Cleveland — You can look at Austin Jackson in so many ways. And just about everyone, including Austin Jackson, does.
He was scorching pitches during spring camp (.429 batting average) and kept it up in April (.307). He promptly batted .200 in May and looked like the Austin Jackson who can occasionally disappear from earth’s atmosphere.
But in the two weeks preceding Friday night’s game against the Indians at Progressive Field, Jackson was batting .341. After his 1-for-5 night Friday, he sits at .252 with a light OPS of .689.
“It’s really just baseball,” Jackson said Friday, as he sorted through batting gloves stashed in his locker within the Tigers clubhouse. “There have been times when I haven’t felt good at the plate and I’ve gotten hits, and times when I’ve felt good and had nothing to show for it.
“That’s how it is. As long as I can have a consistent approach, I’ll be OK.”
That, however, tends to be the issue with Jackson. He is not a paragon of consistency. He has had good seasons (2010 and 2012) and not-so-good (2011 and 2013). He is having a lukewarm 2014.
Neither has his swing — or, more accurately, his left-foot trigger — been uniform. He has used a big leg-kick and a toe-tap. He has gone with a short, “quiet” foundation. Sometimes he has opted for variations on all of the above, which has been the case in 2014.
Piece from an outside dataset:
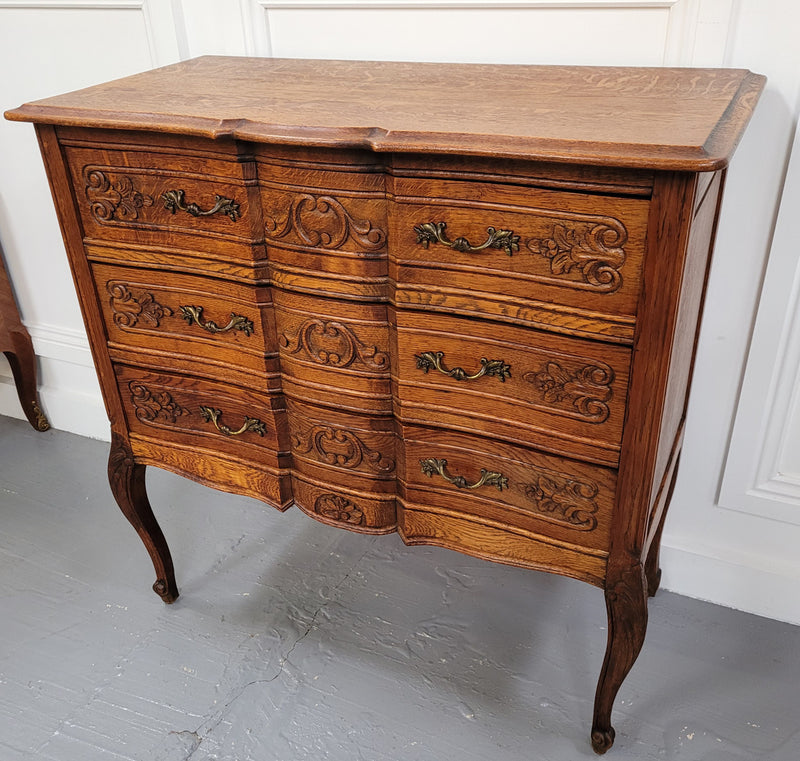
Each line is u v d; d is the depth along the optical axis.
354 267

It is something he and hitting coach Wally Joyner continually analyze. The mission toward building a repeatable, pitch-crushing swing of the kind he displayed during the early weeks of spring continues.
“In spring training, he looked outstanding,” Tigers manager Brad Ausmus said Friday. “He didn’t have much of a leg kick.”
So, that, apparently, is the answer. Shorten Jackson’s path to the pitch by shortening his approach.
“You’ve always got to make some adjustments, and I’ve made some minor adjustments,” said Jackson, who doesn’t care to overly analyze his swing and stride.
“It’s a long season. A lot of things change,” he said, before repeating an earlier thought. “There are times you feel good up there and you have nothing to show for it.
“You come to the field every day hoping you can control the controlables. But it’s easier said than done.”
His team would agree. The Tigers have been even more up and down than Jackson in 2014. Some would say the two are linked — that when Jackson is cooking so is his team.
The Tigers center fielder, now in his fifth season in Detroit, isn’t sure there is a profound connection there. But there is a certain befuddlement on his part as he looks at the Tigers in 2014 and at their split personality. The team was so good early and has been so bad of late.
“It makes you scratch your head sometimes,” he said. “But look around at the rest of the league. Some of these teams are coming off stretches where they’ve won nine in a row, or 10 in a row.
“We’ve been catching some hot teams (the Royals had won 10 straight before losing Thursday to the Tigers) when they’ve been playing well.
“We’re still in a good position.”
Jackson’s defense is about where it has been in recent seasons, according to big league baseball’s defensive statistics: sixth among all big league center fielders in range, with the 16th-best fielding percentage.
Jackson’s work in center, by no means sub-par, has been part of a general outfield performance that has not been as polished as was forecast for 2014.
“I didn’t know that,” Jackson said when it was suggested Detroit’s foul-line-to-foul-line defense had not matched previews. “I know I’ve made some errors, and that’s part of the game.
“But I didn’t know things had been that bad. I don’t know why anyone would say that.”
In fact, there has been no indictment of Jackson. But it’s like so many things in 2014 that have pertained to a Tigers center fielder and to his team. It has simply been an unsteady year of baseball in Detroit. For a team. And, at least as his offense would be measured, for a 27-year-old center fielder upon whom so much of a team’s prowess and playoff hopes rest.